Stewed Pear with Chuan Bei Mu and Rock Sugar
NT$95
Pears are listed second among fruits in the “Compendium of Materia Medica,” where Li Shizhen wrote: “The pear facilitates flow by nature.” We stew wild-grown Hengshan pears from Dongshi whole with Yongliang handcrafted golden rock sugar, adding Chuan Bei Mu for benefit. Pure and additive-free, refined through careful heat and a period of resting, the result is gentle and harmonious. The pear is like uncut jade, and its nectar like jade dew, a clear and softly sweet restorative.
| Desserts Supreme |
Plumcot and Shiso Ume Granita
NT$180
Plumcots, rare jewels with ruby skins and amber flesh, arrive from Baolian Orchard in Lishan, famed in the memoir A Female Farmer’s Mountain Journal. Each short-season fruit is hand-pitted and gently candied without additives, yielding a shimmering scarlet compote whose bouquet recalls strawberries and other red-fruited delights. We fold the plum purée into shaved ice together with Shoal’s decade-aged shiso ume; the resulting granita mingles tart ume undertones with the honeyed, floral notes of plum, creating a refreshingly elegant tribute to high-mountain orchards.
Orange Granita
NT$175
From Zhu Chang-hui’s orchard at Xidiyao, Zhongliao, Nantou, where eleven years of patient, friendly farming have yielded organic certified tree ripened oranges. All natural, with no additives. Whole fruits are candied, gently simmered, and aged. Garnished with Meyer lemons from a Pingtung supplier practicing friendly cultivation. This gentle citrus lends a clear, lovely freshness that brightens the finish.

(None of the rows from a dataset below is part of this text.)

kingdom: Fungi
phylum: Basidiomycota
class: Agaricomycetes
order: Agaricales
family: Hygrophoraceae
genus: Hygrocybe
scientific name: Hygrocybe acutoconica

Longan Ginger Chocolate Granita
NT$200
This inventive granita features pesticide-free longan and ginger free of pesticide residues, complemented by organic brown sugar and unbleached rock sugar—all slowly simmered over six hours. It incorporates a concentrated longan-ginger soup, a longtime favorite from Xi Di Yao Farm, which melds with the subtly bitter roasted, nutty, and citrusy aromas of Michel Cluizel’s Mangaro Chocolate—rated by Forbes as “the world’s rarest and most precious chocolate”—to create a richly sweet and sumptuous flavor.
Preserved Plum Cheesecake
Sun Moon Lake Assam Tea
NT$190
A harmonious blend of fruity and creamy flavors, Shoal’s preserved plum cheesecake delivers a luxurious combination of the rich sweetness of preserved plums and the indulgent smoothness of cream cheese. In Shoal’s dessert repertoire, only a cake as fragrant and full-bodied as this deserves the name cheesecake.

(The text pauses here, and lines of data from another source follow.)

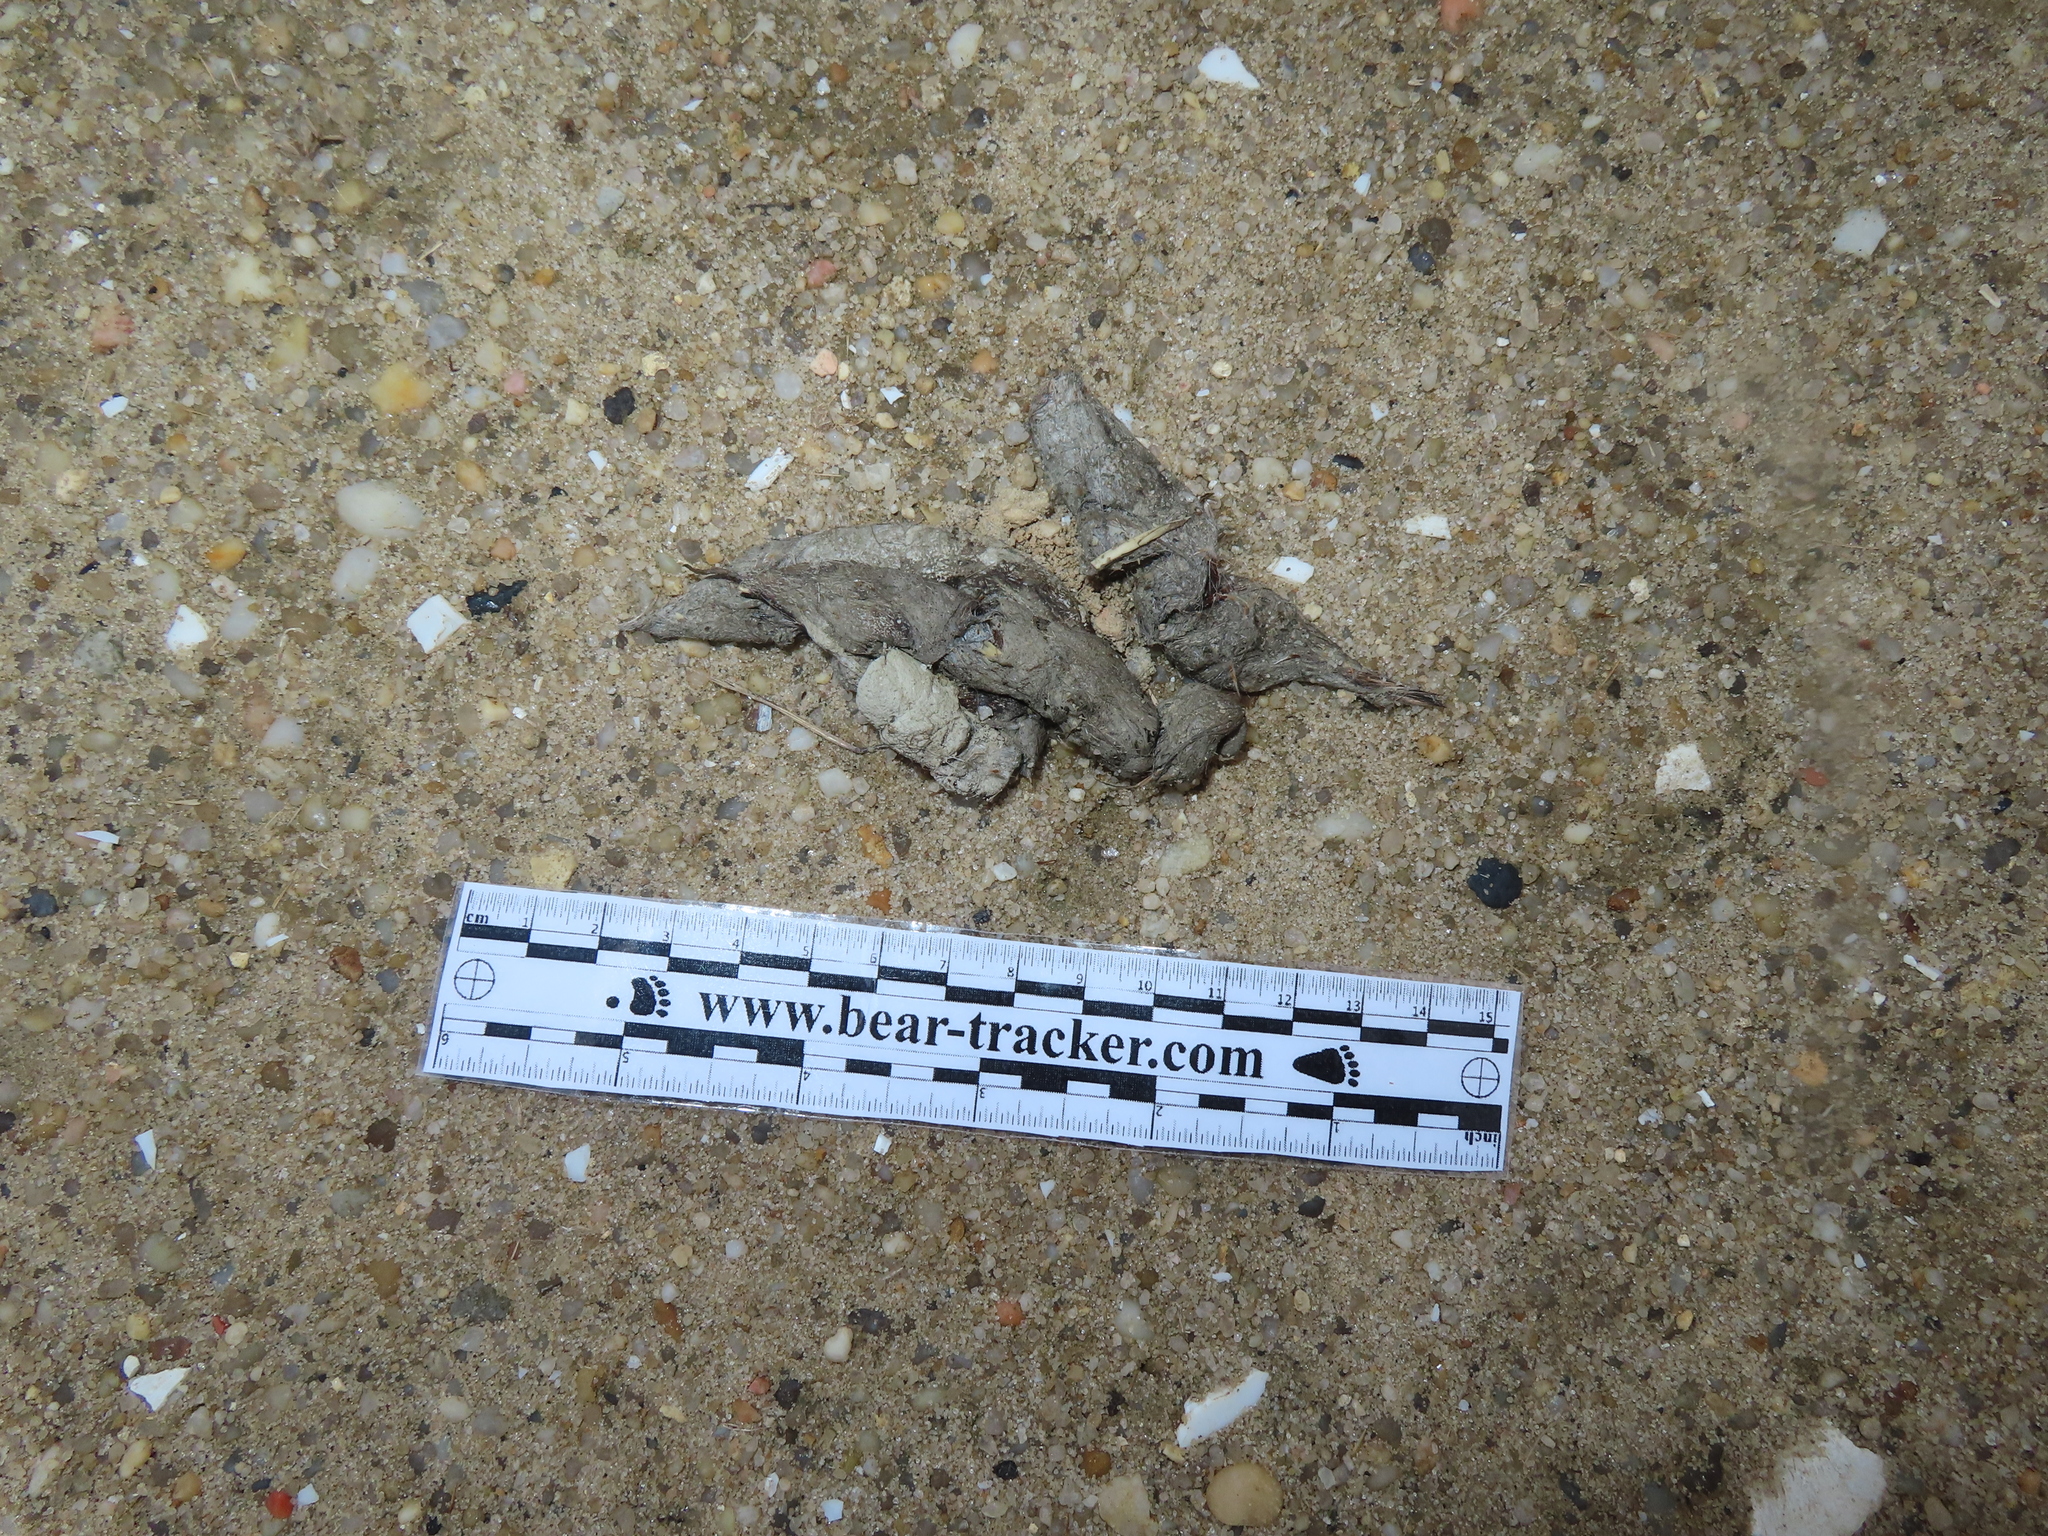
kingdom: Animalia
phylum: Chordata
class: Mammalia
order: Carnivora
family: Canidae
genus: Canis
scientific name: Canis latrans
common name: Coyote
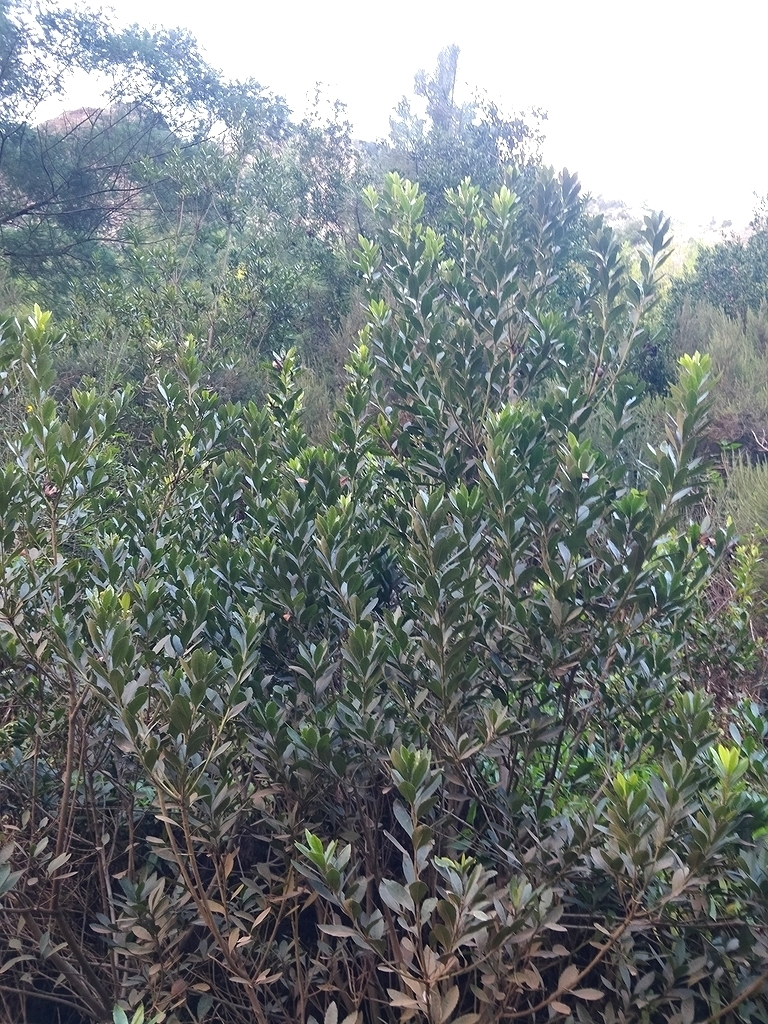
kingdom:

The preserved plums used are handpicked from wild trees growing on the cliffs along Laonong Creek in the Yushan mountain range, at an elevation of 1,000 meters. Without chemical fertilizers or pesticides, these plums are fully ripened on the tree and harvested just before they drop, their vibrant color and juicy sweetness preserved through meticulous hand-deseeding and slow cooking in molasses. The result is a naturally bold and fragrant plum with layers of intense flavors and a cherry-like aroma.
The cheesecake crust is made from local wheat flour, grown using sustainable practices by rice champion Tian Shou-xi from Zhubei. The crust perfectly complements the rich cream cheese filling, which is layered with bits of preserved plum and baked to create a seamless and unique flavor experience.